Using publicly available data from NHS Trusts, we have been able to analyse the number of Trusts that have been affected by a ‘threshold bias’ where clinical decision-making behaviour has been affected by how likely the trust is to hit their target of 92% patients treated within the 18-week window. For many trusts, we can see that there is an influx of patients that are treated just ahead of the 18-week threshold, while there is a significant drop in the weeks immediately afterwards.

Laura Quinn, Institute of Applied Health Research, University of Birmingham

“We can also see examples of where some treatment groups are likely to be affected by this threshold bias. This means that in some cases patients aren’t necessarily being treated by clinical need, but because they may be able to be treated quickly to maintain the 92% target. Such targets have created a threshold effect, and so public health policy must take note of this effect and find new levers to ensure that as many patients as possible can get care as soon as possible.”

Analysis of NHS Trusts’ performance on referral to treatment targets also found that there was a steady increase in the numbers of patients having to wait beyond the target 18-week threshold leading up to the Covid pandemic. Between 2015/16 and 2019/20, the percentage of patients waiting beyond that threshold nearly doubled from 8% to 15%.

The team note that the Government decision to drop financial penalties for missing the target has had little impact on Trusts being able to meet that threshold.

The study clearly shows that current targets for referral to treatment are unhelpful and are leading to unintended consequences for patient care; and need to seriously be reconsidered to ensure that care is fair and equitable.

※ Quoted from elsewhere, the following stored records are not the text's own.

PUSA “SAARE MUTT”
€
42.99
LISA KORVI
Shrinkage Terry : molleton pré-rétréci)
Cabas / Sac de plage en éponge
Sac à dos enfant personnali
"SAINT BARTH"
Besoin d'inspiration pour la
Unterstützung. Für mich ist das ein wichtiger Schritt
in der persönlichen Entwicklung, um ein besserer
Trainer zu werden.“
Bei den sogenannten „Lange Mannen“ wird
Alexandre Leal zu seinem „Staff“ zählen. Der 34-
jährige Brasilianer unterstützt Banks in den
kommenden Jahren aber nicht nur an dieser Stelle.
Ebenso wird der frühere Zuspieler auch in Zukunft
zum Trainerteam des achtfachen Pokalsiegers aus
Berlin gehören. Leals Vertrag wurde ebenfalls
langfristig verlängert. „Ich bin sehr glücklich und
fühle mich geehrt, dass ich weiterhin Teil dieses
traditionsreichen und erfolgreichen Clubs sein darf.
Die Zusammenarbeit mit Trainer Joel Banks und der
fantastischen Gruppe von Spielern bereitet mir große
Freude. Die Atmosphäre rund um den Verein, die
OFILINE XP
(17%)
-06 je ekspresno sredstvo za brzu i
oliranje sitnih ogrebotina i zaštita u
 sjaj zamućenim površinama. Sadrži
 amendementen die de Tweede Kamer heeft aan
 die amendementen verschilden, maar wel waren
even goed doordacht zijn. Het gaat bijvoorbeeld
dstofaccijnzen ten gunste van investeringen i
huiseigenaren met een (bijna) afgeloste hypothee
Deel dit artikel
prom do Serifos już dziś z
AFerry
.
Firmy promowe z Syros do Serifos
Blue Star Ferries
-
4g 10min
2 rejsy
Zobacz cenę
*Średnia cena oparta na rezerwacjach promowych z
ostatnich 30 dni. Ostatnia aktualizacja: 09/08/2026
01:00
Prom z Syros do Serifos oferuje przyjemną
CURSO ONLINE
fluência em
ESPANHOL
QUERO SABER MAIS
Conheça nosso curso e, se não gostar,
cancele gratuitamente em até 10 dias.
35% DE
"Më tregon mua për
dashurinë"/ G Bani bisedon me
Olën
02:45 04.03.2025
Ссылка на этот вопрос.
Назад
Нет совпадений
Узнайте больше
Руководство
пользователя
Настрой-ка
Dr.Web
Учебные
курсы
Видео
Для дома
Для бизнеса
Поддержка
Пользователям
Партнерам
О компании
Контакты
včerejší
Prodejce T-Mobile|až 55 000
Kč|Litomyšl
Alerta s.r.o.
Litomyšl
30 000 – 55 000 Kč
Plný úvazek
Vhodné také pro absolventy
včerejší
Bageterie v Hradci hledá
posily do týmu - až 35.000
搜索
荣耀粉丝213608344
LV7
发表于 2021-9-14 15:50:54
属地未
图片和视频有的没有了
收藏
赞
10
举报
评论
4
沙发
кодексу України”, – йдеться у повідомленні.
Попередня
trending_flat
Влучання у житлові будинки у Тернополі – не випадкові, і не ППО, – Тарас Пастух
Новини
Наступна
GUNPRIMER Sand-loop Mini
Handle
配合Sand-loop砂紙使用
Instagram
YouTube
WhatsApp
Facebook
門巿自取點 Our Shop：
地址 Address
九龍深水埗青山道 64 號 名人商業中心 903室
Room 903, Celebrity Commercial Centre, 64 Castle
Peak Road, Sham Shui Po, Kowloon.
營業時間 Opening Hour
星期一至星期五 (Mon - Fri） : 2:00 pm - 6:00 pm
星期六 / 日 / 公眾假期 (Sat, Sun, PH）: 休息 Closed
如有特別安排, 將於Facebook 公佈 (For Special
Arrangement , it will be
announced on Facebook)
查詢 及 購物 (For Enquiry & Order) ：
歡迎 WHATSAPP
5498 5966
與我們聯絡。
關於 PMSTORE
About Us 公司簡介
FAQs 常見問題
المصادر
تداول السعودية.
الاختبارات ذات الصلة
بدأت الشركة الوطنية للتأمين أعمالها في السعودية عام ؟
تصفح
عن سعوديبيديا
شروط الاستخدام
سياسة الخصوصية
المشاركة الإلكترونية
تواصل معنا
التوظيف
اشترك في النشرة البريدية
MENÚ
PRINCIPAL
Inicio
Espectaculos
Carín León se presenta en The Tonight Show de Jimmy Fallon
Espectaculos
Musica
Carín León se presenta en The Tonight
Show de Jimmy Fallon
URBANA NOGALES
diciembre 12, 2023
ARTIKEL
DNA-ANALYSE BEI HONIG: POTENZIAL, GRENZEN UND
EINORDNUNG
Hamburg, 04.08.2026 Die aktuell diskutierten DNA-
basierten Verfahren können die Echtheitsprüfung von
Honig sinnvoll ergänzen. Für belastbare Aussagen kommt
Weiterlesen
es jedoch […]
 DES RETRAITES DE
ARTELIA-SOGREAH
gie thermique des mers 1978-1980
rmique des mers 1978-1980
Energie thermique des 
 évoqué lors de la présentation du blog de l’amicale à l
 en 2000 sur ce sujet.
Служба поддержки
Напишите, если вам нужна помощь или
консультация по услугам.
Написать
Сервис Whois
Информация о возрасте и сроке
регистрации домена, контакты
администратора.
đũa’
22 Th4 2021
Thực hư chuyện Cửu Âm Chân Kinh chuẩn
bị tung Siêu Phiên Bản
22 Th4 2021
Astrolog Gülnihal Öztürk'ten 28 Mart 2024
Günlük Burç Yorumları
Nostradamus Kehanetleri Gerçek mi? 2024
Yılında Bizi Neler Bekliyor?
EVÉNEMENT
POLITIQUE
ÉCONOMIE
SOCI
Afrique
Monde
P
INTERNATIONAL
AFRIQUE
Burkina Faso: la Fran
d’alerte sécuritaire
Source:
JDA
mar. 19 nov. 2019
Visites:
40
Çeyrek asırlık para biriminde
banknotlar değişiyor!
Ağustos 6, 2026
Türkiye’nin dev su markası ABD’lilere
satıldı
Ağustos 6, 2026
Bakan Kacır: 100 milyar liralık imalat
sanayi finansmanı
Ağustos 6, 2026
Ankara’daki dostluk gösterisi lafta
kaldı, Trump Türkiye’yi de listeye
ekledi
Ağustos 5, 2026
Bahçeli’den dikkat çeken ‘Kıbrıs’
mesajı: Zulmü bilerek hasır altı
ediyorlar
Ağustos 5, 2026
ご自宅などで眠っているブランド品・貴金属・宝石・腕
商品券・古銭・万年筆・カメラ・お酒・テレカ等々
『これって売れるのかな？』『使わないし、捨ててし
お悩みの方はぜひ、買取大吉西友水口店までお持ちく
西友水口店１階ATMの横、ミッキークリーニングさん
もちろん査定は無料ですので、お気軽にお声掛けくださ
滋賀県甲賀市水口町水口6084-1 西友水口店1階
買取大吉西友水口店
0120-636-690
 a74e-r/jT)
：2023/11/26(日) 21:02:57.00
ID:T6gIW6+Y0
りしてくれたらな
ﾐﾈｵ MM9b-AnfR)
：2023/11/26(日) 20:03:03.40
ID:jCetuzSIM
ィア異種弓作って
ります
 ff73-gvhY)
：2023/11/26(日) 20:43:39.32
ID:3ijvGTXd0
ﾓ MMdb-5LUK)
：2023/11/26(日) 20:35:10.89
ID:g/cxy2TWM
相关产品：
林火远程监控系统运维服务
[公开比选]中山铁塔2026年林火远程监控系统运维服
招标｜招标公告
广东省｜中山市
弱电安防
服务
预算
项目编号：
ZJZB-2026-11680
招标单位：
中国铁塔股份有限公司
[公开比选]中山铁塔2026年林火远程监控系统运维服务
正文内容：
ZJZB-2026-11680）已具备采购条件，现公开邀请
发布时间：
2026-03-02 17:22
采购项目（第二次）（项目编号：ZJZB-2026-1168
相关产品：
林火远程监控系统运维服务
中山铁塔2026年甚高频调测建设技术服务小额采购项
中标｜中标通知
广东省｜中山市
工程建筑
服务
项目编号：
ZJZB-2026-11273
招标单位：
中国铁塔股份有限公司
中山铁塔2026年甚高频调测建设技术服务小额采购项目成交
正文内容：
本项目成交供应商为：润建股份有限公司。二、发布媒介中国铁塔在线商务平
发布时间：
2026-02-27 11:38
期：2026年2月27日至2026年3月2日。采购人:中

Richard Lilford, Professor of Public Health at the University of Birmingham and Director of National Institute for Health Research (NIHR) Applied Research Centre West Midlands .

“As the NHS has experienced unprecedented pressure over the past 10 years, policies need to change to reflect a growing, ageing population that places increasing demands on healthcare providers. Without a more nuanced set of targets and thresholds for NHS Trusts to work towards, we are likely to see few providers able to meet the threshold and have little incentive to do so when the only back-up target is 12 months.”